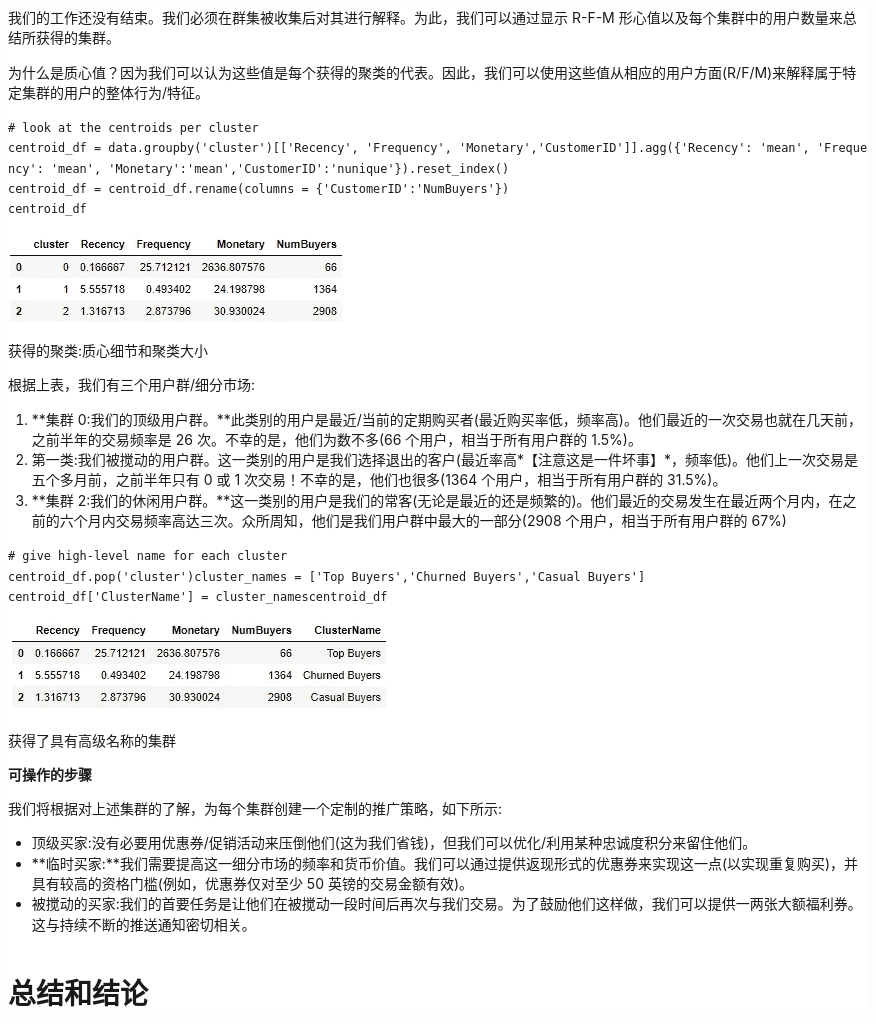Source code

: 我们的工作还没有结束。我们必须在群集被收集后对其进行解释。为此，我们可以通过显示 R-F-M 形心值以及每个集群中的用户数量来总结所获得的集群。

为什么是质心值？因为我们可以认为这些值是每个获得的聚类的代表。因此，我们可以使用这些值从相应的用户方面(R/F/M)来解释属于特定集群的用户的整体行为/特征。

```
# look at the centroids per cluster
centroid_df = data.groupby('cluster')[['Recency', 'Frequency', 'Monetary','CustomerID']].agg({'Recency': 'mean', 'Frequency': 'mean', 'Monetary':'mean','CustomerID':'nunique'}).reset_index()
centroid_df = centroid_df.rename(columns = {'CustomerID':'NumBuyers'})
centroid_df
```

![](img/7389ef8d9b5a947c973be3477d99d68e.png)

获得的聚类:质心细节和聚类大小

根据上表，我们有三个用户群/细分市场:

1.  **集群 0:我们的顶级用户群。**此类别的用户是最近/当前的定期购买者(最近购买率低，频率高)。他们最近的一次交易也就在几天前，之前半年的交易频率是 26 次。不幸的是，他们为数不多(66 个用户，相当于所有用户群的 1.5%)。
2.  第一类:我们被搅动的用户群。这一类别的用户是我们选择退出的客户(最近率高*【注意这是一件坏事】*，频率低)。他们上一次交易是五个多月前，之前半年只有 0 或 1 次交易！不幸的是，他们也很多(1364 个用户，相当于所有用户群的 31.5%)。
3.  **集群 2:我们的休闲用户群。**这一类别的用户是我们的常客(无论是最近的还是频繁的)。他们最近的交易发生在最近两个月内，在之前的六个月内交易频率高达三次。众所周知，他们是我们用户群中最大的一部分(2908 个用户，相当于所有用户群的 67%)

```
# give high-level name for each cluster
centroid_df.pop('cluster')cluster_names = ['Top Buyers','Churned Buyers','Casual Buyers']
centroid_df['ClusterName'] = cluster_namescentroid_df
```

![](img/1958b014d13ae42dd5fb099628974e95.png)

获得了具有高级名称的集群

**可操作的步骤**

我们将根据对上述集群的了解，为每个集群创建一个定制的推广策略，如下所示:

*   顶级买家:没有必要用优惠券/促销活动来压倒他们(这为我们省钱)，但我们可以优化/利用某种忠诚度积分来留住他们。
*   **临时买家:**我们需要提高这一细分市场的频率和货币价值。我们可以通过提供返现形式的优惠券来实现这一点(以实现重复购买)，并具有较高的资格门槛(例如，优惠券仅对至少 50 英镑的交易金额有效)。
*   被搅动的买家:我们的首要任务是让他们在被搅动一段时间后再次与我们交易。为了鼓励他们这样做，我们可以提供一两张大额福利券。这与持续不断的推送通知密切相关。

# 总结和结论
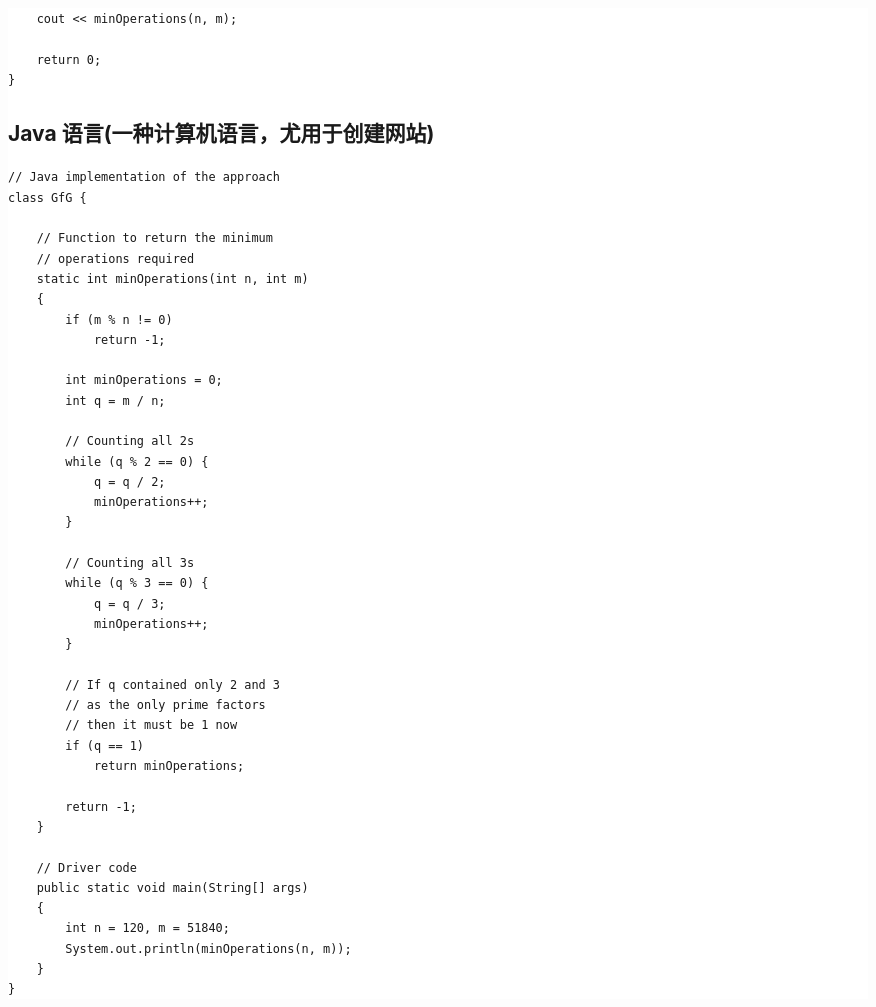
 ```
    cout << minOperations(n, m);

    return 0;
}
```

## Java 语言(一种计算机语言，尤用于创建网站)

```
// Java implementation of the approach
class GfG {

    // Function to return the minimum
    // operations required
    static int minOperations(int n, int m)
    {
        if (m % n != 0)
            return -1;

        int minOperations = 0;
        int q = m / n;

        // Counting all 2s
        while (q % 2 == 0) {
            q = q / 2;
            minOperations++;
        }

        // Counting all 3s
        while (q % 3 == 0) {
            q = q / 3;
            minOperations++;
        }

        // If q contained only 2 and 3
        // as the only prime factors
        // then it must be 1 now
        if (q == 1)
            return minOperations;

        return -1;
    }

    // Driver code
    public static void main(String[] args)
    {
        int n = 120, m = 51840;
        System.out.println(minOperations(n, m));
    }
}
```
________________
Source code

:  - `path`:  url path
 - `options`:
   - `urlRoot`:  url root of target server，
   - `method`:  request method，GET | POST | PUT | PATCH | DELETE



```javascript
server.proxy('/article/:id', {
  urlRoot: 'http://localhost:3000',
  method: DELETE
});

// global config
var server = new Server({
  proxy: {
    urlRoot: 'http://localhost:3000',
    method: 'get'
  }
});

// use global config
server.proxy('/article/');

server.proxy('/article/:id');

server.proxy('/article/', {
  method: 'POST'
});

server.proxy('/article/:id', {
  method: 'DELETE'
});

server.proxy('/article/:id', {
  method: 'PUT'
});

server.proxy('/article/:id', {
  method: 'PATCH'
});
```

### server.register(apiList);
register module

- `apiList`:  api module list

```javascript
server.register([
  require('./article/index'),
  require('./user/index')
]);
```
________________
__WORK REQUEST__. Each line from the material above that mentions the word "method" needs to be copied.

__WRITTEN RESPONSE__.
   - `method`:  request method，GET | POST | PUT | PATCH | DELETE
  method: DELETE
    method: 'get'
  method: 'POST'
  method: 'DELETE'
  method: 'PUT'
  method: 'PATCH'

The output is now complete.